Missoula also opened a Non-Congregate Shelter (NCS) in response to COVID-19, which is a large part of the reason that our shelters have been able to operate successfully during the pandemic. The NCS is intended to provide short-term shelter for individuals who need a safe space to quarantine and isolate as a result of either a) testing positive for COVID-19, or b) being identified as a close contact. It also serves individuals who are identified as high-risk for COVID-19 and don’t have a safe place to isolate. The NCS has served upwards of 279 unique individuals since opening, and has placed at least 7 people into housing as of early April 2021.
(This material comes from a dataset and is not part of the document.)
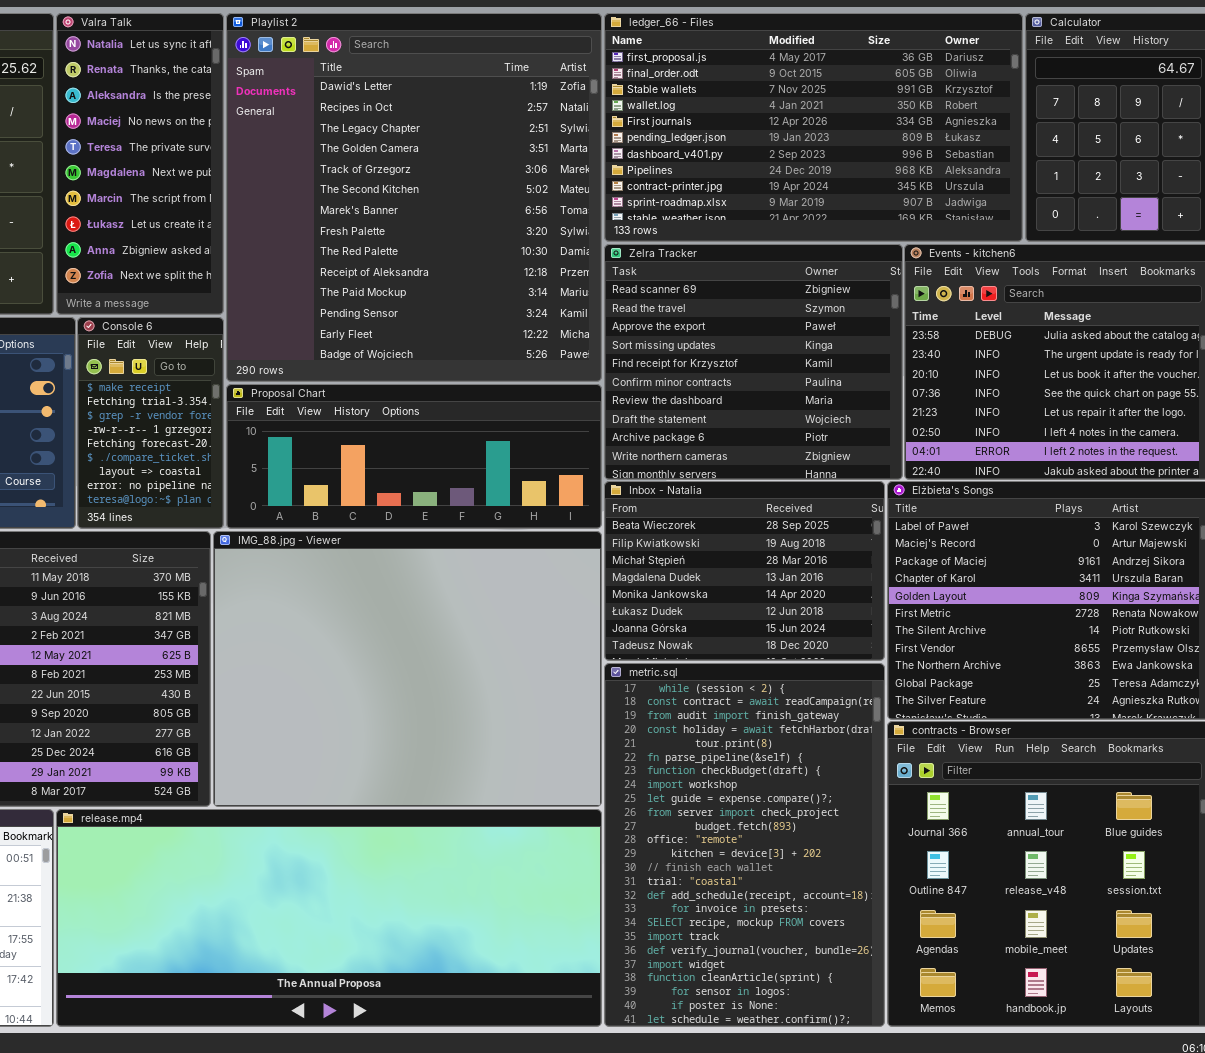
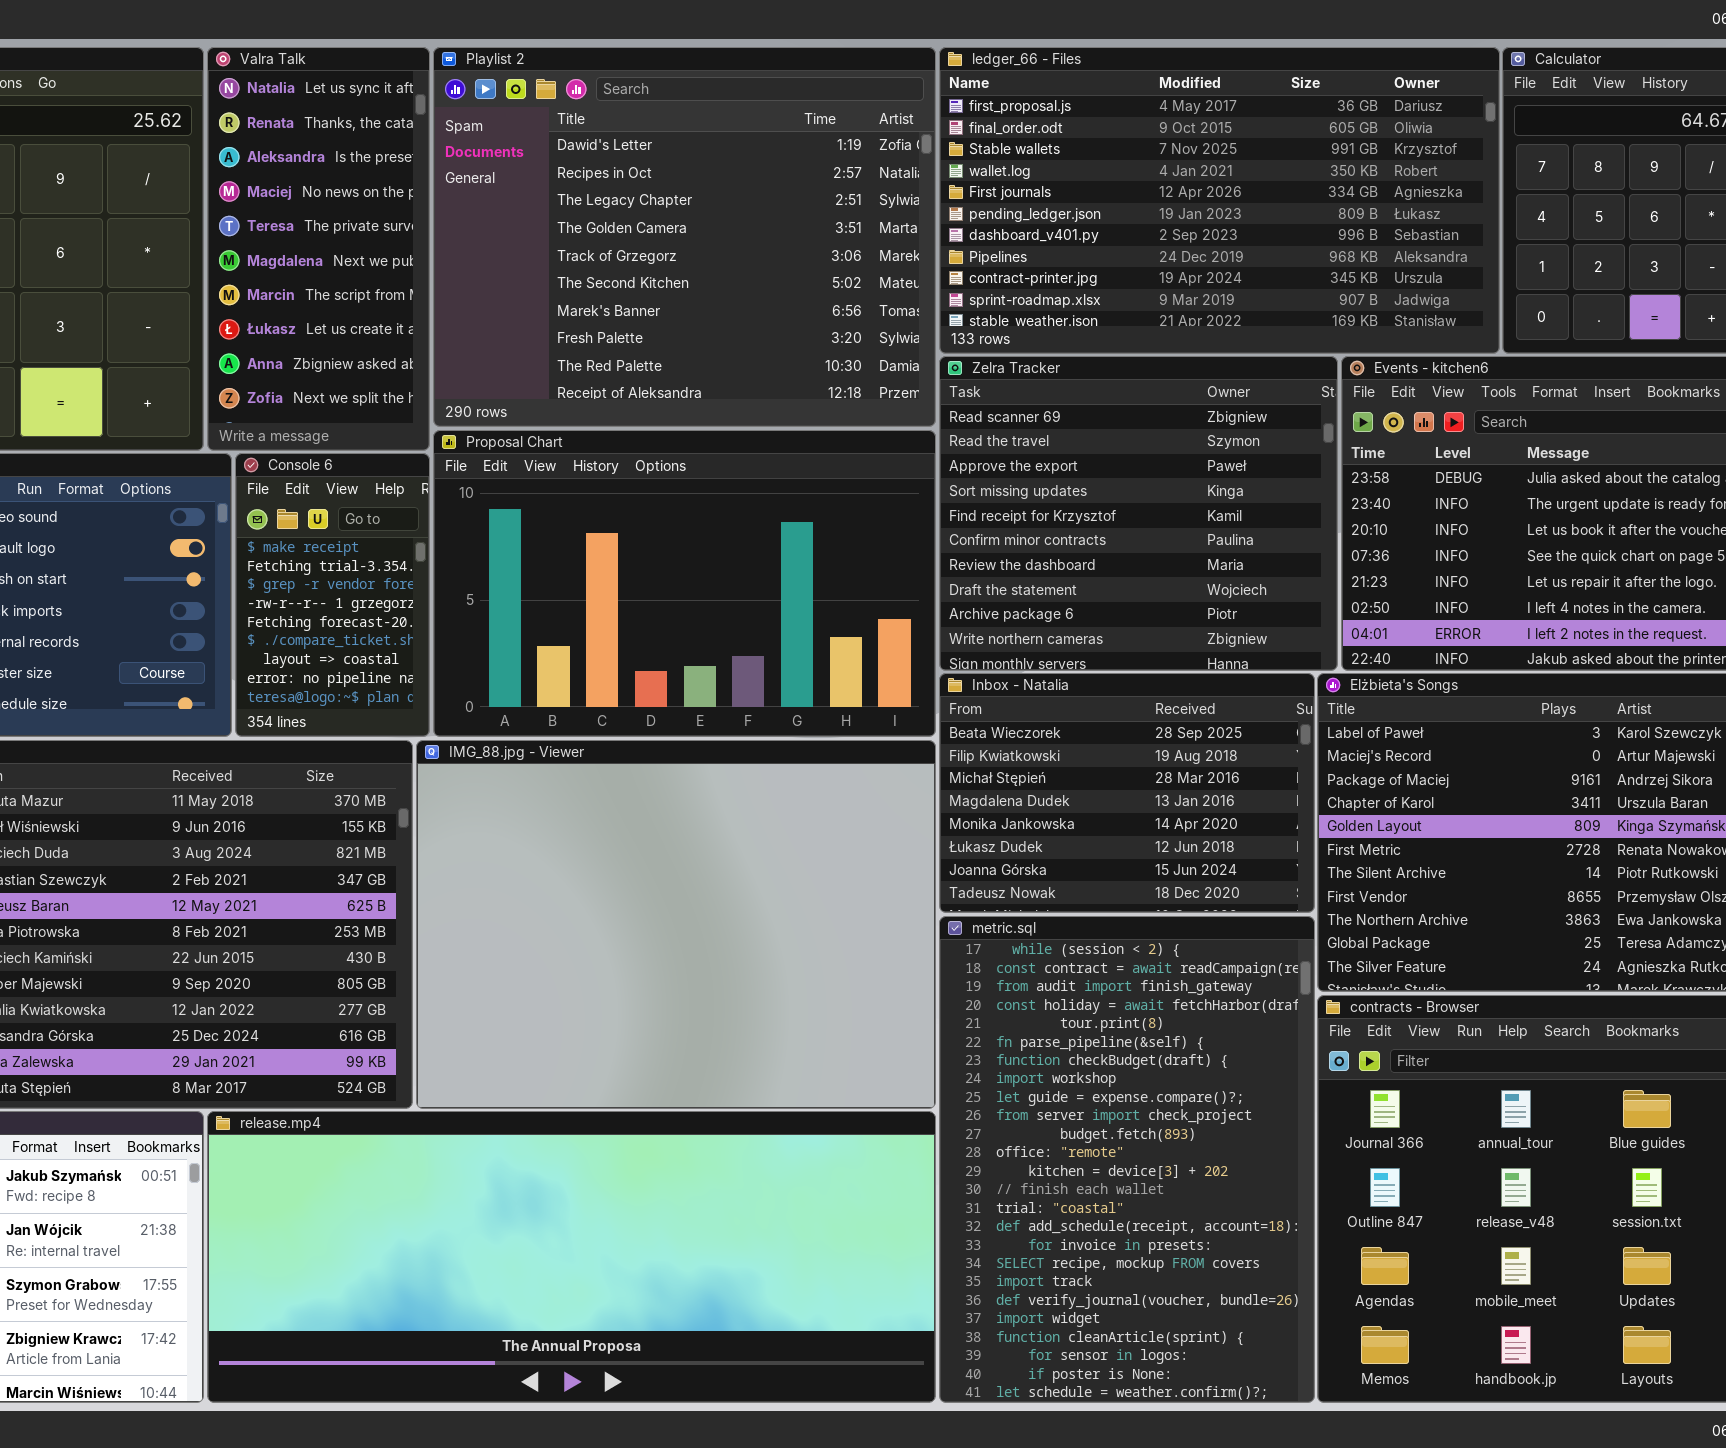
Playlist 2: [226,13,602,382] -> [433,47,936,427], resized
Proposal Chart: [226,384,602,529] -> [433,430,936,737], resized

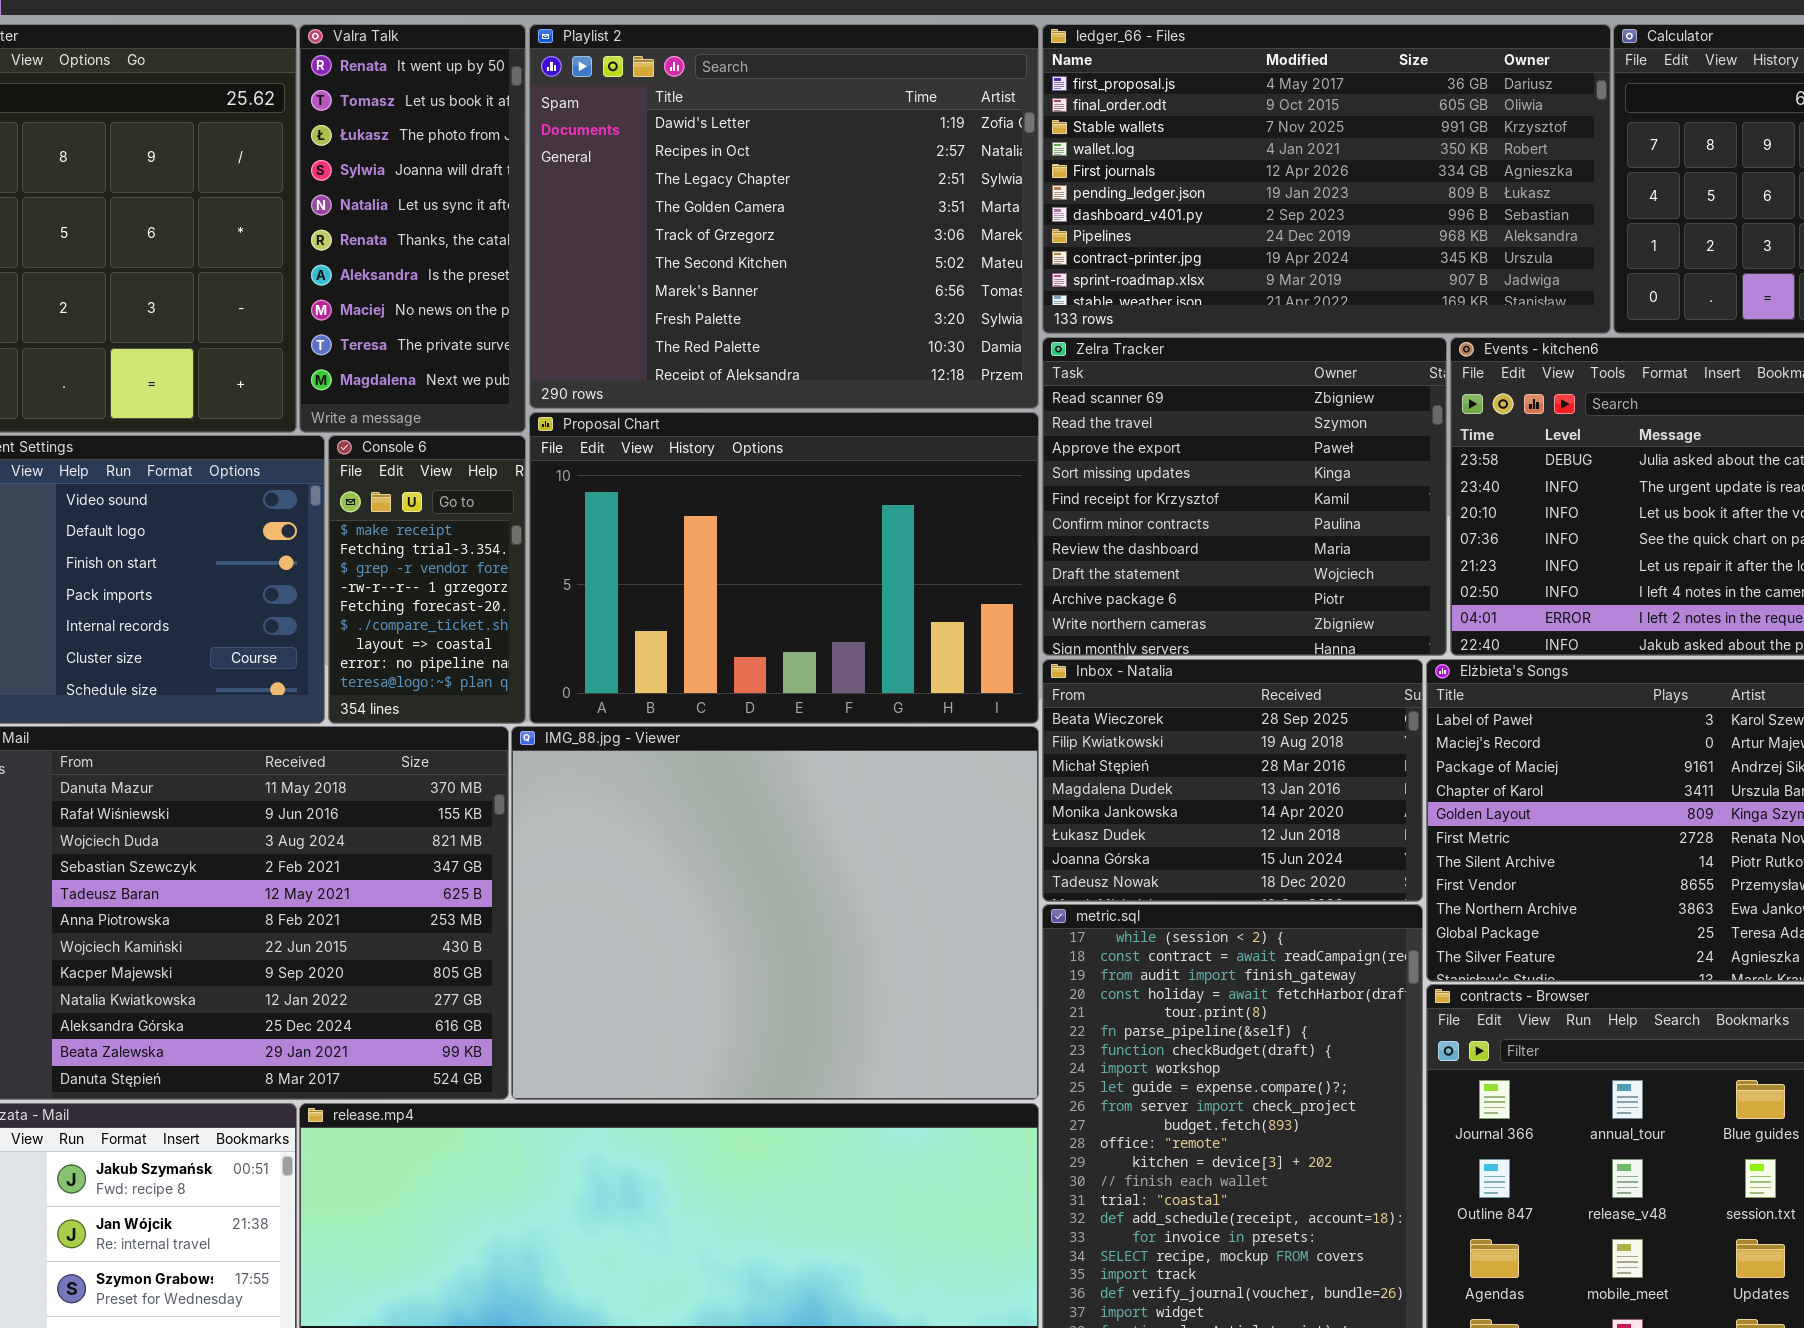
Valra Talk: [207,47,430,451] -> [299,24,526,433], scrolled up 4 rows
The Reaching Home staff at the City are also engaged in a number of efforts to continue understanding the gaps in our homelessness and housing system and devise sustainable solutions. Reaching Home staff are spending time visiting our shelters and outdoor spaces to build relationships with residents and understand what kind of services they most need so that solutions can be properly targeted. Reaching Home is also in process of developing: a) a leadership roundtable of leaders throughout the City including City Council and County Commissioners to support actionable items related to homelessness, and b) an advisory group of lived experience experts who can guide our homelessness efforts from a place of expertise having been homeless in Missoula and experiencing our system first-hand.
Finally, we’re looking ahead to the development of the Villagio and Trinity, both of which will offer affordable rental housing to Missoulians making at or below 60% of the area median income. Trinity will also have a Navigation Center intended to provide supportive services and connection to the Missoula Coordinated Entry System for neighbors experiencing homelessness, as well as 30 Permanent Supportive Housing units to house community members with the greatest need, many of whom are part of the FUSE program.